現在放送中の梅田阿比原作のアニメ『クジラの子らは砂上に歌う』は
イラストも音楽も素晴らしく美しい作品です。
先月から放送開始されたばかりなのですが、第3話のある一場面が妙にずっと頭から離れないので、記録しておこうと思います。
物語全体のあらすじは以下。
砂がすべてを覆い尽くす世界。砂の海に浮かぶ巨大な漂泊船“泥クジラ”で暮らす人々の多くは、感情を発動源とする超能力“情念動(サイミア)”を操るも短命だった。 「外界から閉ざされた“泥クジラ”で短い一生を終える」 その運命を受け入れる少年チャクロは、ある日突然漂着した廃墟船の中で1人の少女と出会う。彼女の故国「帝国」は“泥クジラ”の住人の祖の故郷であり、自分達が流刑囚の末裔であることを知る。帝国との戦いの後、第3勢力「スィデラシア」の青年貴族ロハリト一党を仲間として迎え入れた矢先、チャクロらは短命の原因が“泥クジラ”に命を吸われているためだと知る。あまりにも残酷な秘密に他の者には隠し、守ってゆく誓いを立てる。しかし、無印を蔑み彼らに仕切られることに不満を抱く双児シコクとシコンが印である自分達が泥クジラの運命を決めて無印を切り捨てる呼びかけをし、泥クジラの住人の間に動揺が走る。
(Wikipediaより)
原作の漫画は2017年11月現在も連載中で、アニメでどこまで描くのかわかりませんが
アニメは各話のタイトルが登場人物のセリフから取られているんです。
その中で、第三節「こんな世界は、もうどうでもいい」がなぜか異様に好きなのです。
平和だった泥クジラがいきなり帝国に襲われ、無抵抗な人々が次々と殺されます。
泥クジラ一強いとされる青年・オウニは、泥クジラが襲撃された直後まで”体内エリア”と呼ばれる、船の中の監獄のようなところに収容されていました。
外の異変に気付いて体内エリアから出てきたときには、すでに仲間の何人かが殺された後でした。
オウニは元々泥クジラでの日々を面白く思っておらず、外の世界にずっと憧れていた青年です。自分の信頼できる仲間だけでグループを作り活動していて、泥クジラの規律を度々乱しては体内エリアに収容されることが多かったので、彼のグループは”体内モグラ”と呼ばれていました。オウニはそこのリーダー格なのです。

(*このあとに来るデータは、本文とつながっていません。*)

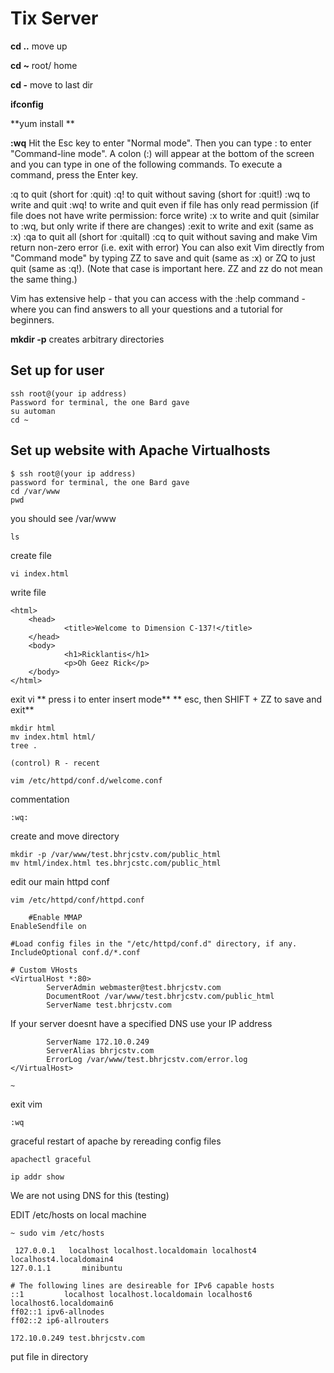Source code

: # Tix Server
**cd ..**
move up

**cd ~**
root/ home

**cd -**
move to last dir

**ifconfig**

**yum install **

**:wq** 
Hit the Esc key to enter "Normal mode". Then you can type : to enter "Command-line mode". A colon (:) will appear at the bottom of the screen and you can type in one of the following commands. To execute a command, press the Enter key.

:q to quit (short for :quit)
:q! to quit without saving (short for :quit!)
:wq to write and quit
:wq! to write and quit even if file has only read permission (if file does not have write permission: force write)
:x to write and quit (similar to :wq, but only write if there are changes)
:exit to write and exit (same as :x)
:qa to quit all (short for :quitall)
:cq to quit without saving and make Vim return non-zero error (i.e. exit with error)
You can also exit Vim directly from "Command mode" by typing ZZ to save and quit (same as :x) or ZQ to just quit (same as :q!). (Note that case is important here. ZZ and zz do not mean the same thing.)

Vim has extensive help - that you can access with the :help command - where you can find answers to all your questions and a tutorial for beginners.




**mkdir -p** 
creates arbitrary directories

## Set up for user

    ssh root@(your ip address)
    Password for terminal, the one Bard gave
    su automan
    cd ~
    
## Set up website with Apache Virtualhosts

    $ ssh root@(your ip address)
    password for terminal, the one Bard gave 
    cd /var/www
    pwd
   you should see /var/www
     
    ls
create file

    vi index.html
write file
    
    <html>
        <head>
                <title>Welcome to Dimension C-137!</title>
        </head>
        <body>
                <h1>Ricklantis</h1>
                <p>Oh Geez Rick</p>
        </body>
    </html>
exit vi
    ** press i to enter insert mode** 
    ** esc, then SHIFT + ZZ to save and exit**
   

    mkdir html
    mv index.html html/
    tree .
    
    (control) R - recent 
    
    vim /etc/httpd/conf.d/welcome.conf
commentation 
    
    :wq:
create and move directory
    
    mkdir -p /var/www/test.bhrjcstv.com/public_html
    mv html/index.html tes.bhrjcstc.com/public_html
edit our main httpd conf
    
    vim /etc/httpd/conf/httpd.conf
    
        #Enable MMAP
    EnableSendfile on

    #Load config files in the "/etc/httpd/conf.d" directory, if any.
    IncludeOptional conf.d/*.conf

    # Custom VHosts
    <VirtualHost *:80>
            ServerAdmin webmaster@test.bhrjcstv.com
            DocumentRoot /var/www/test.bhrjcstv.com/public_html
            ServerName test.bhrjcstv.com
If your server doesnt have a specified DNS use your IP address

            ServerName 172.10.0.249
            ServerAlias bhrjcstv.com
            ErrorLog /var/www/test.bhrjcstv.com/error.log
    </VirtualHost>
    
    ~  
exit vim
    
    :wq
graceful restart of apache by rereading config files

    apachectl graceful
  
    ip addr show
We are not using DNS for this (testing)
    
EDIT /etc/hosts on local machine

    ~ sudo vim /etc/hosts 
    
     127.0.0.1   localhost localhost.localdomain localhost4 localhost4.localdomain4
    127.0.1.1       minibuntu

    # The following lines are desireable for IPv6 capable hosts
    ::1         localhost localhost.localdomain localhost6 localhost6.localdomain6
    ff02::1 ipv6-allnodes
    ff02::2 ip6-allrouters

    172.10.0.249 test.bhrjcstv.com


   

    
  
 
 put file in directory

憧れていた外の世界からやってきた帝国の人間に仲間を殺されたオウニは、外の世界が思い描いていたような未知なる世界でないことを知り、また、仲間を救えなかった自分への深い絶望からやけになります。
「・・・こんなもんかよ
俺やこいつらが憧れてきた砂の海の外は
顔の見えない人間かもわからない連中が
簡単に俺たちの夢を踏みにじる
・・・そんな世界だったのかよ」
「オウニ!!」
「・・・目ぇ覚めたわ
もういい
どうでもいい」
(梅田阿比『クジラの子らは砂上に歌う②』秋田書店 H26.4.30)
アニメでは、オウニの声は梅原裕一郎さんが演じていらっしゃるのですが
もう彼の「どうでもいい」が脳裏に焼き付いて離れないのですよ。
観ているこちらも、「ああ、ほんと、もうどうでもいいや」と感情を引き摺られるような、迫真の「どうでもいい」なんです。
この第3話を観てから、つまんない仕事も、めんどくさい取引先も心の底から「どうでもいい」と感じるようになり、あまりとり合わなくなりました。
投げやりだけれど気は楽です。
オウニはその後帝国の兵士を次々と殺し、捕虜をとらえて帝国の情報を吐かせたりして、なんだかんだ言いながらも泥クジラの主要戦力として帝国に立ち向かっていきます。オウニは本当に強くてかっこよくてイケメンです。オウニ大好き。
アニメはエンディングテーマもとても良いのです。
rionos/ハシタイロ MUSIC VIDEO(FULL SIZE) (TVアニメ『クジラの子らは砂上に歌う』ED主題歌)
美しいメロディと和音、このエンディングに乗って展開される次回予告も毎回とてもドキドキする演出で大変素晴らしいです。
続きが楽しみなアニメがあるというのは実に幸せなことです。
どうでもいい世界における、ほんの一粒の光のような。おわり。
原作も面白いです。やっぱりストーリーをきちんと追うには漫画ですね。